En ce premier quart de XXIe siècle, rarement le musicophile aura-t-il observé une progression artistique aussi éclatante que celle de Tamara Lindeman, alias The Weather Station. Précisons d’emblée que cette dénomination n’est pas celle d’un groupe à proprement parler; il y a bien, sur Ignorance, quelques musiciens qu’on a déjà entendus sur l’album homonyme paru en 2017, comme Ben Whiteley (guitare et basse), Ryan Driver (flûte) ou Ian Kehoe (guitare et percussions), mais The Weather Station demeure le projet tout personnel de Miss Lindeman. Figurent sur sa frise chronologique un microalbum folk tendance Appalaches-Atlantique paru en 2008, un premier album complet l’année suivante, un autre en collaboration avec le prolifique artisan indé ontarien Daniel Romano en 2011, un troisième enregistré aux célèbres studios La Frette – avec vents et cordes – et paru en 2015, un quatrième plébiscité avec raison en 2017, puis Ignorance aujourd’hui.

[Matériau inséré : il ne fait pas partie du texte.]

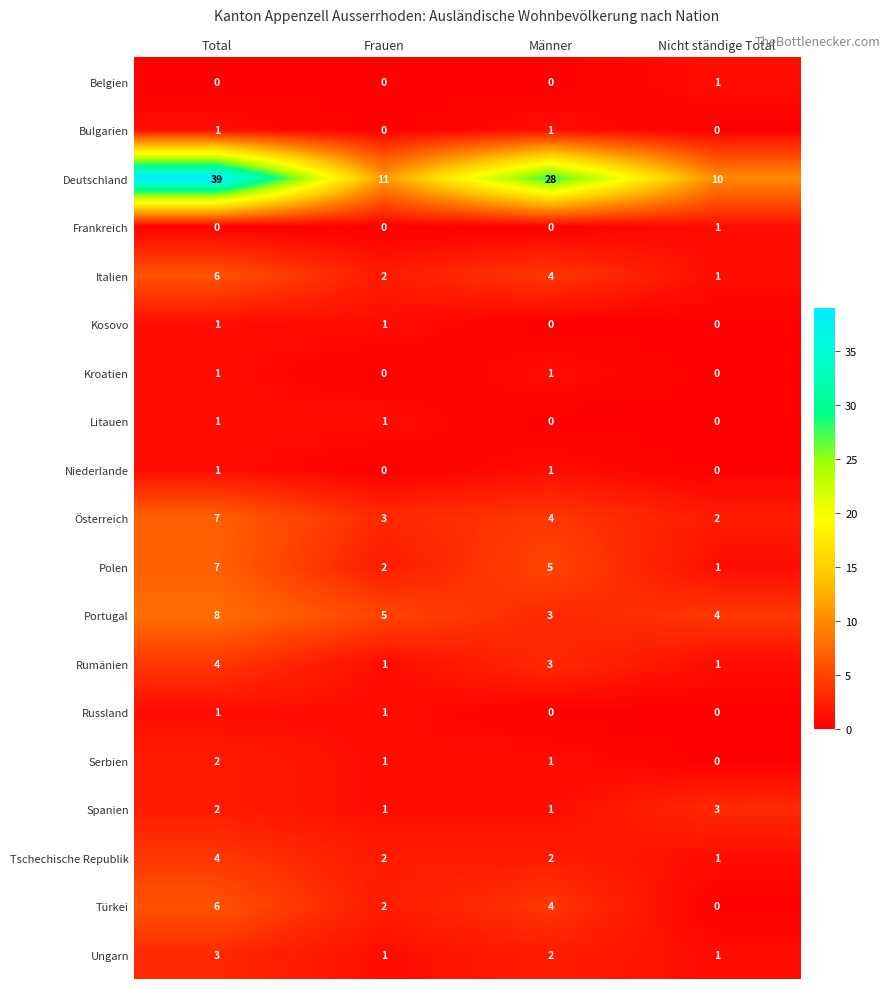

What is the total value across all series at Frauen?

34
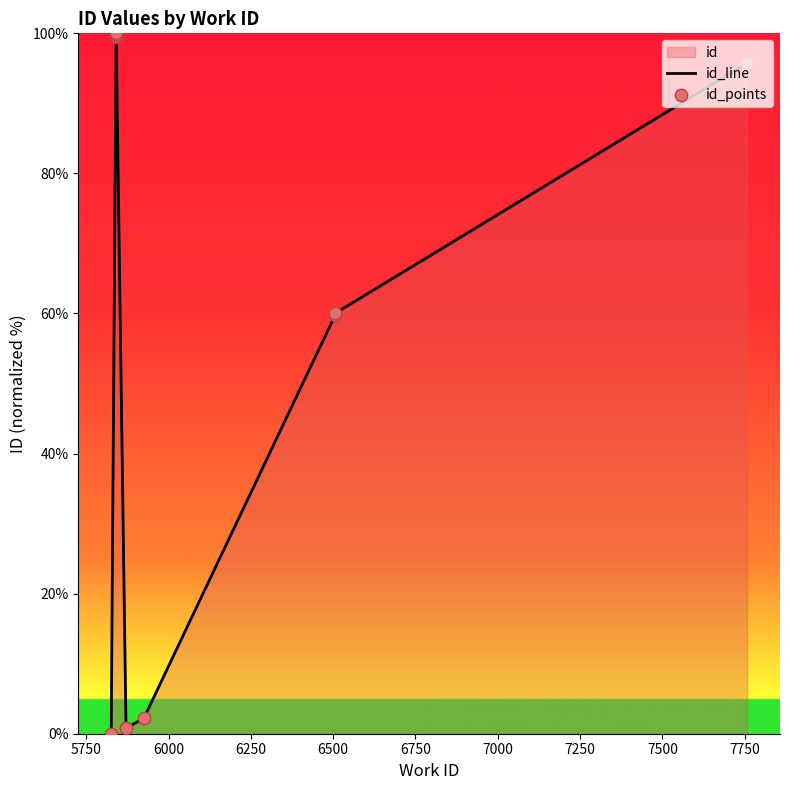

Is the value of id_points at 7250 greater than the value of id_line at 7000?

Yes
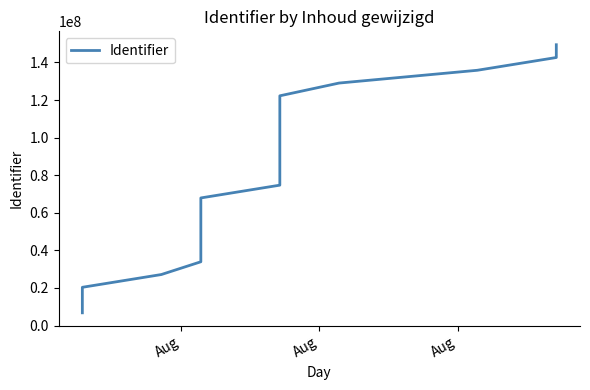

Does the chart have visible grid lines?

No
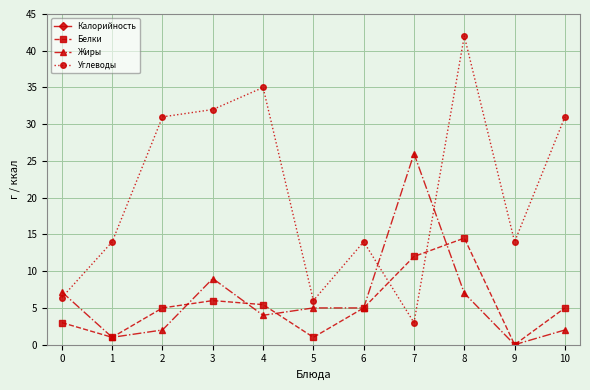

What are all the series names shown in the legend?

Калорийность, Белки, Жиры, Углеводы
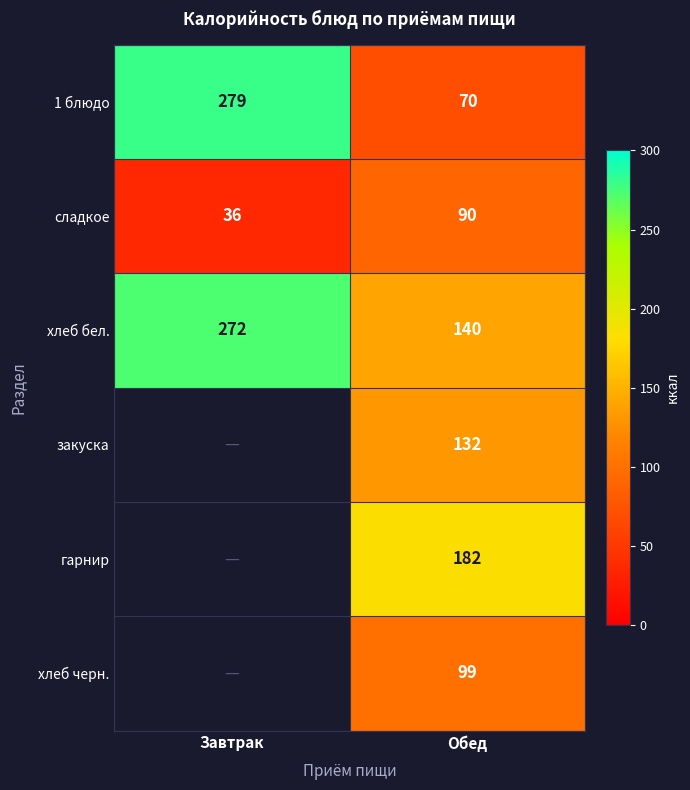

Between Завтрак and Обед, which is larger?

Завтрак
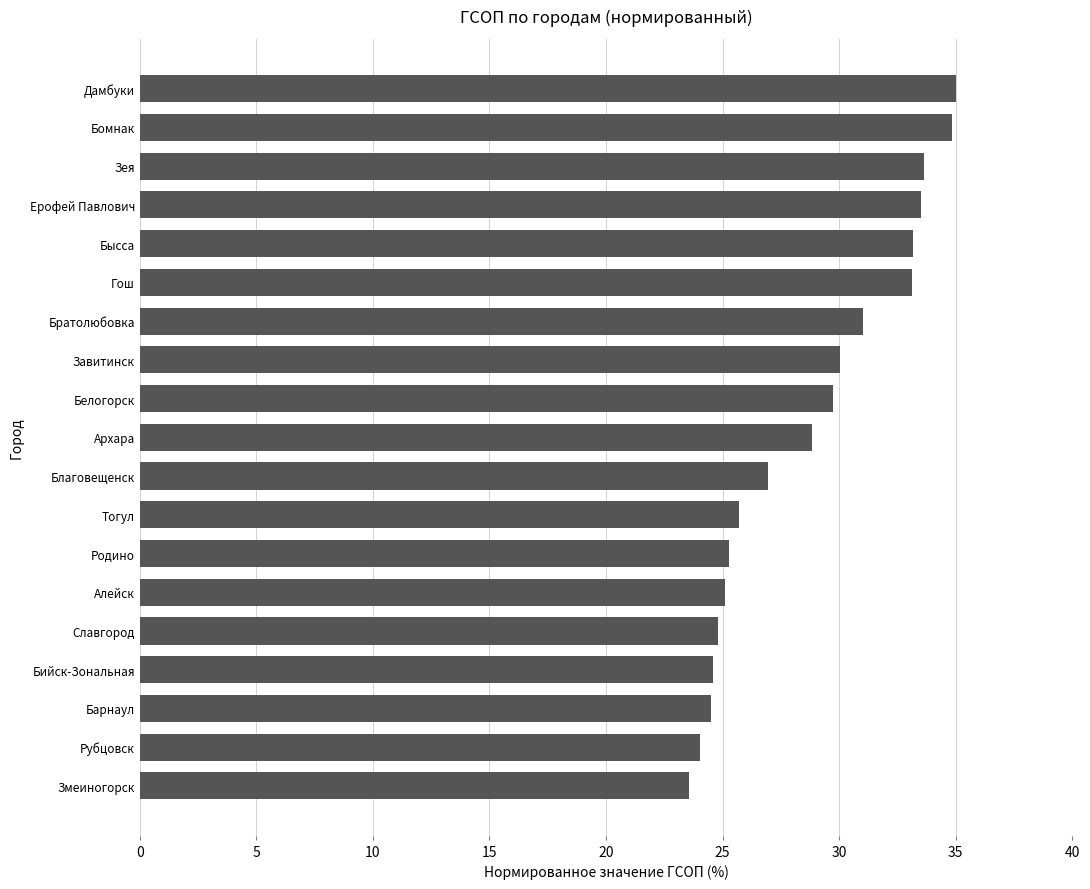

What is the change in value from Бийск-Зональная to Благовещенск?

+2.4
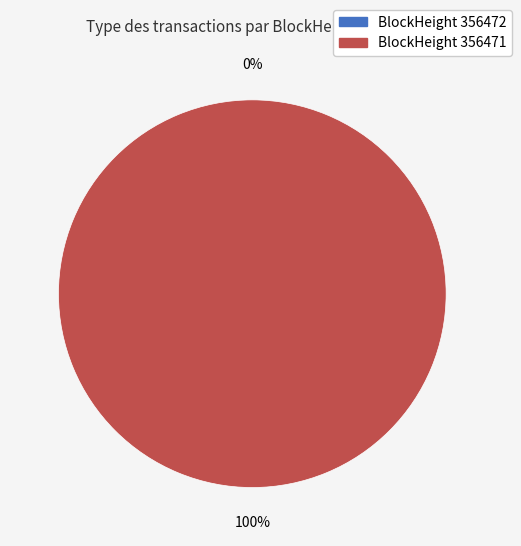

Which category has the smallest portion of the pie?

356472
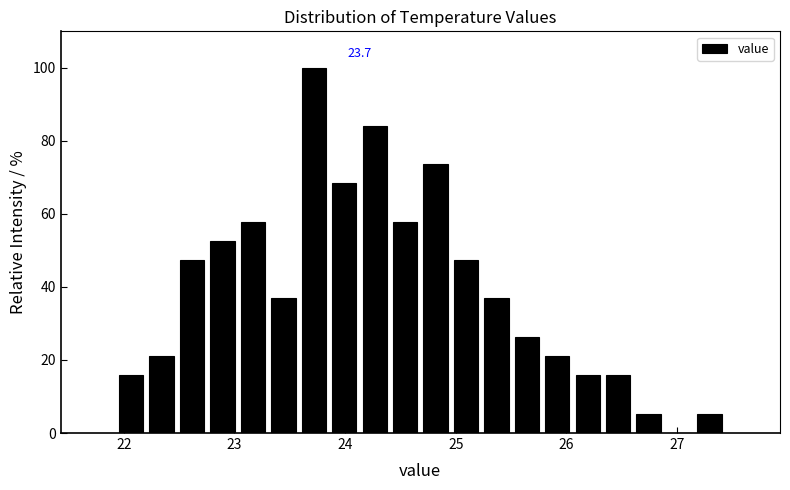

Read against the x-axis, roughly where is the centre of the tallest bar?

23.7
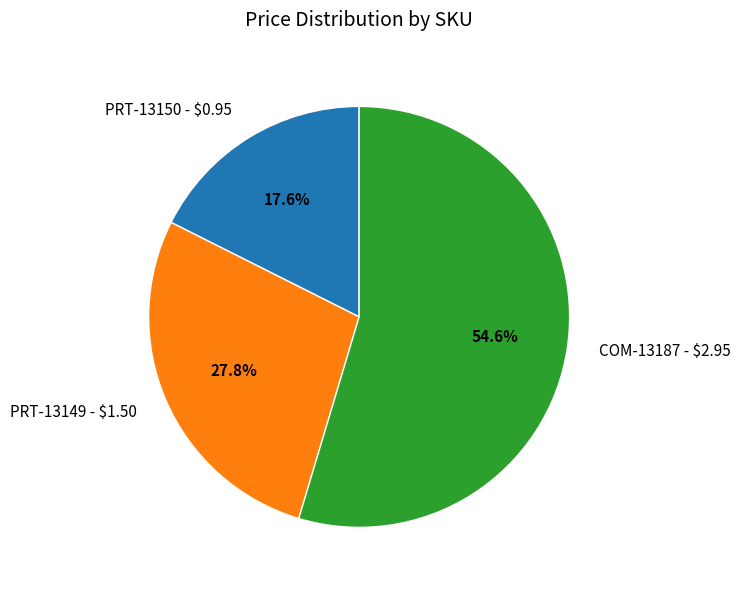

The PRT-13149 slice represents 22% of the pie. True or false?

False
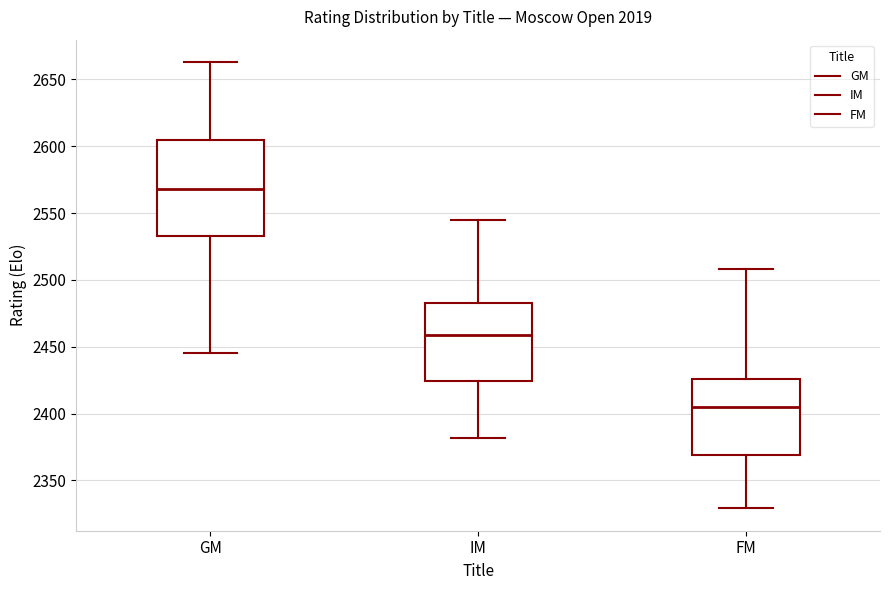

Reading left to right, transcribe this box plot: for each box, give where its median line is, the range the box spans, and where its two whiskers end, as read against the y-axis. The values are not printed on the chart, so give them approximately, as read against the axis.

GM: median 2570, box 2535 to 2605, whiskers 2445 to 2665
IM: median 2460, box 2425 to 2485, whiskers 2380 to 2545
FM: median 2405, box 2370 to 2425, whiskers 2330 to 2510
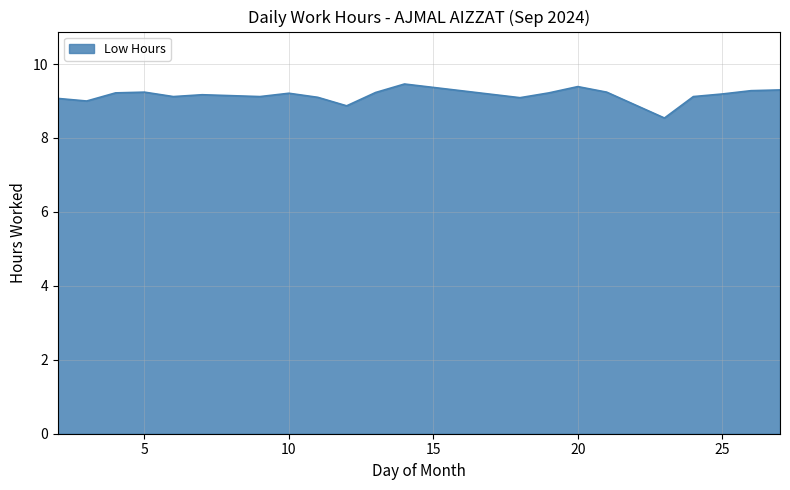

What is the maximum value shown in the chart?

9.5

En mettant judicieusement à profit son sens instinctif de la musicalité, Tamara Lindeman est passée de très bonne à très très très bonne en l’espace d’une treizaine d’années. Si elle était moins humble, elle chanterait « Je l’ai la touche », à l’instar de Peter Gabriel deux ans avant qu’elle ne vienne au monde. Les critiques les plus sévères avaient tendance à ranger la production de Mme Lindeman dans la case « Joni Mitchell 2.0 ». Ignorance devrait leur faire passer ce réflexe. Au nombre des innovations et autres points forts que l’on entend ici, mentionnons les textes encore meilleurs, le recours à des rythmes s’appuyant souvent sur plusieurs strates de percussions, la guitare experte de la réputée Christine Bougie, ainsi que les ornements de piano, d’orgue, de pianos électriques Wurlitzer et Pianet, de synthés Moog et Juno, de saxo, de clarinette basse et de cordes (sur des arrangements signés Tamara Lindeman elle-même et Owen Pallett).
Du cerveau, de la bouche et des doigts d’une jeune femme de Toronto nous vient une œuvre à la beauté certaine, en cette époque où les certitudes sont souvent tout sauf belles.